The interracial democracy of Reconstruction was overthrown not just by domestic terror in the postwar South perpetrated by the Ku Klux Klan and similar racist groups, but also by a series of reactionary judicial decisions rendered by the Supreme Court in cases such as United States v. Cruikshank (1876) that let the perpetrators of one of the worst racial massacres in the South go scot-free, the Civil Rights Cases (1883) that allowed the rise of racial segregation, and Williams v. Mississippi (1898) that allowed southern states to disfranchise Black men using legal subterfuge in violation of the 15th Amendment.

Using states’ rights reasoning of “state action” and the state’s “police powers,” the Supreme Court left Black Americans to the tender mercies of ex-Confederates, who inaugurated a regime of disenfranchisement, Jim Crow, convict lease labor, debt peonage (which it finally outlawed in 1905) and racial terror. The court also never implemented the provision of the 14th Amendment that would make southern states suffer a loss of representation in Congress for disfranchising Black voters. This is another sleeping giant in the 14th Amendment that can be activated against states with voter suppression laws today.
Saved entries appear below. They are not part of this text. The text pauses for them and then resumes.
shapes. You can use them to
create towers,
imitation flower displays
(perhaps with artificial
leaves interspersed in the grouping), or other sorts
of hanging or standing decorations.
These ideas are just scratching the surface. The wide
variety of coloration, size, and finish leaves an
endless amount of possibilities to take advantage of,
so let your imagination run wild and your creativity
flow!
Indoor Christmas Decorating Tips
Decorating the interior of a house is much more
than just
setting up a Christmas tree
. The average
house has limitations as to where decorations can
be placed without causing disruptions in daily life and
Only relatively recently has the Supreme Court upheld the equal protections of the 14thAmendment to dismantle Jim Crow and establish gay marriage and reproductive rights for women. But the right-wing majority in the Supreme Court has been steadily walking back those decisions and acting true to historical form in emasculating voting and reproductive rights. The Supreme Court reversed Roe v. Wade (1973), the right to privacy derived from the 14th Amendment, in Dobbs v. Jackson Women’s Health Organization (2022) and kneecapped the Voting Rights Act of 1965 enforcing the 14th and 15th amendments in Shelby County v. Holder (2013).
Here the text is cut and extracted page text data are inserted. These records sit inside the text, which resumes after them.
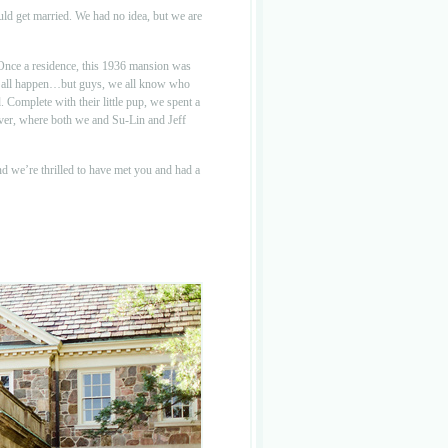
ld get married. We had no idea, but we are
Once a residence, this 1936 mansion was
this all happen…but guys, we all know who
 Complete with their little pup, we spent a
ever, where both we and Su-Lin and Jeff
nd we’re thrilled to have met you and had a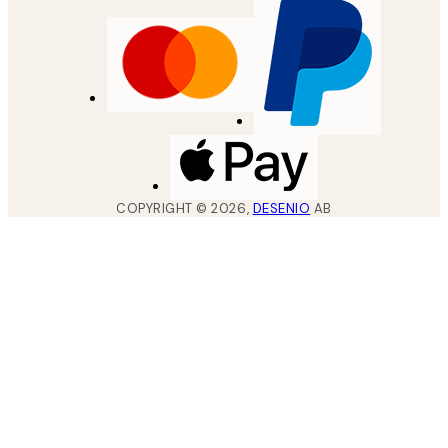
COPYRIGHT ©
2026
,
DESENIO
AB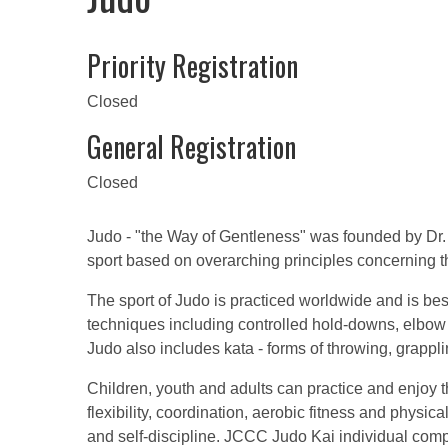
Priority Registration
Closed
General Registration
Closed
Judo - "the Way of Gentleness" was founded by Dr. J
sport based on overarching principles concerning t
The sport of Judo is practiced worldwide and is bes
techniques including controlled hold-downs, elbow
Judo also includes kata - forms of throwing, grappl
Children, youth and adults can practice and enjoy t
flexibility, coordination, aerobic fitness and physic
and self-discipline. JCCC Judo Kai individual co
It seems the court develops political qualms in enforcing the Constitution only when the fate of American democracy is at stake. With its approval ratings at a historic low, SCOTUS, instead of correcting course, has adhered to the mostly dismal historical record of the Reconstruction-era Supreme Court.

There is not substantial case law regarding Section 3, precisely because the country has not been subject to violent domestic insurrections since the slaveholders’ rebellion. Just as the 14th Amendment’s equal protection clause for freed people was misused by the courts during the Gilded Age to protect corporations from government regulation, the only time Sec3 was implemented was when it was misused against Socialist Party representative Victor Berger, who opposed the First World War.

Berger’s lawyer wrongly argued that Sec 3 had been repealed by the Amnesty Acts of 1872 and 1898 that pardoned all ex-Confederates, as if it were formulated only for them. While Berger was ultimately vindicated and got to serve in the House of Representatives, everyone acknowledges that Section 3 of the 14th Amendment is a binding, enforceable part of the Constitution.

But just as it has gutted the protections and provisions of the 14th Amendment in the past, the Supreme Court has now rendered ineffectual its one provision that could prevent the overthrow of the American republic.